The project was unfortunately terminated, but Takayuki decided to continue the operation on his own. He devoted his personal time to his blog and Twitter, promoting the account at his own expense and continuing to introduce Japanese productions to overseas users in English. Japan IP Studio’s Twitter account now has a following of over 10,000 international anime fans.
Takayki emphasizes that he learned the importance of personal growth through his research at Moon and his Twitter operation. "I took advice from consultants and actually tried it out, but there were few successful social networking strategies that could be applied directly to what I had heard. I had to try it myself."
Takayuki explains further, "If you advertise too much, you are likely to lose followers rapidly afterwards. So, how much is just right?” He says that subtle adjustments to the strategy, like trying to find the right amount of advertising, would have been difficult to understand without actually trying it, and would have been something that no one could teach him.
He believes that an individual’s hands-on experience brings the greatest benefits to a business group or organization. "Right now, I'm using my personal time to increase my social influence as much as possible through the Japan IP Studio account… I think it is better for individuals to first gain experience and then apply it to their own business where it will be mutually beneficial. That alone has the potential to create great synergy."
Takayuki, who also holds an MBA from the University of Wales and a PLD (Program for Leadership Development) from Harvard Business School, shares that creating connections, such as the personal ties of alumni, can also help build business. "Harvard Business School has an alumni association called HBS Alumni. Everyone has left for their own paths, but the concept of alumni is to loosely unite them… in five or ten years, if the internal entrepreneurs at Mitsui and Moon can create synergies within their networks, the relationship between them should be a great asset.”

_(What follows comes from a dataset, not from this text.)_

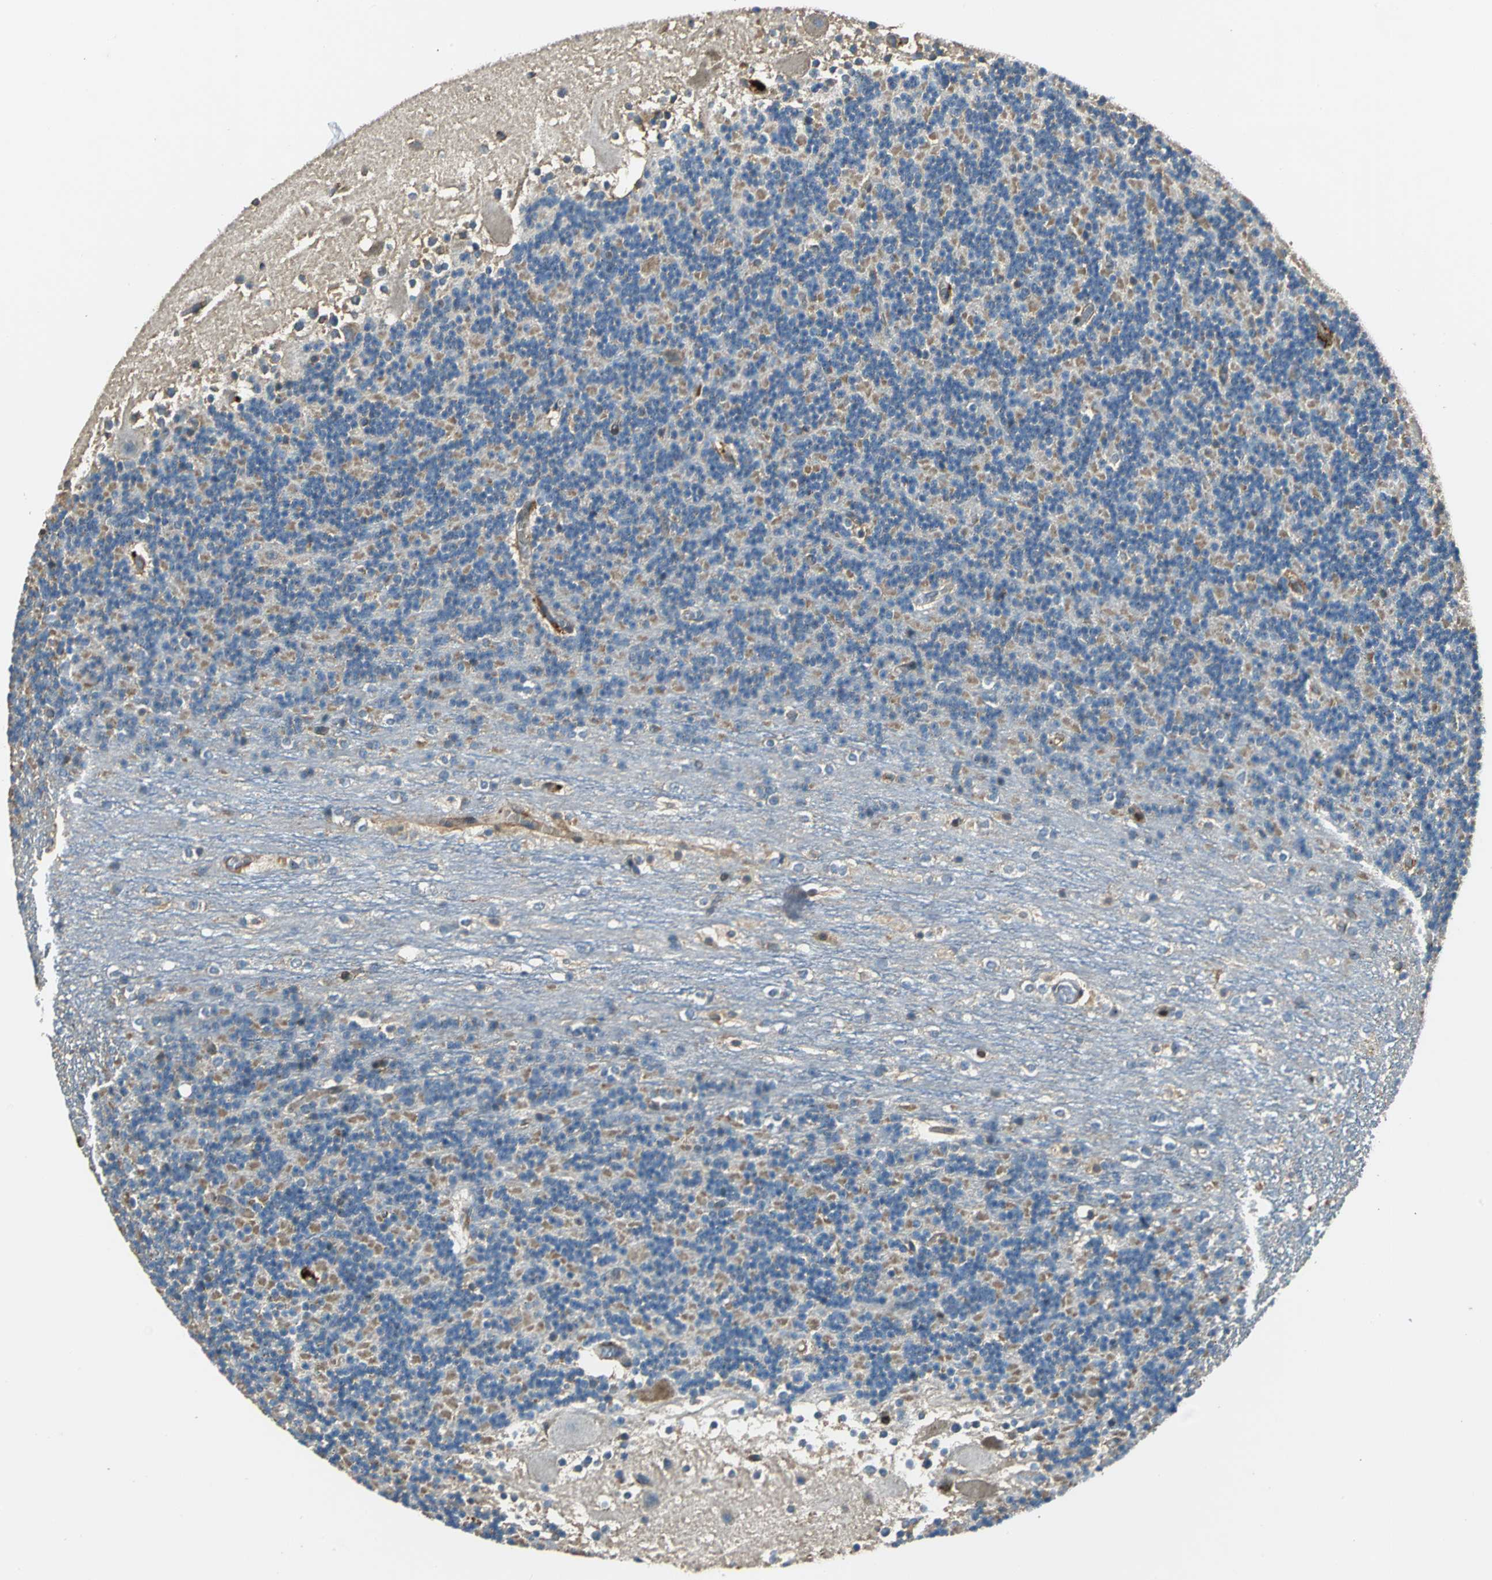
{"staining": {"intensity": "negative", "quantity": "none", "location": "none"}, "tissue": "cerebellum", "cell_type": "Cells in granular layer", "image_type": "normal", "snomed": [{"axis": "morphology", "description": "Normal tissue, NOS"}, {"axis": "topography", "description": "Cerebellum"}], "caption": "Cells in granular layer show no significant protein staining in benign cerebellum. (Brightfield microscopy of DAB immunohistochemistry at high magnification).", "gene": "PARVA", "patient": {"sex": "female", "age": 19}}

He explains the necessity of networking, sharing information, and receiving feedback in order to make a business successful, and how a collaborative environment is beneficial for innovation. “It is similar to checking out of a hotel. ‘How was your stay? Please let us know if there is anything we can improve on, and please come back and have a nice trip!’ I think Moon is playing an important role in promoting such an environment within the Mitsui & Co. group.”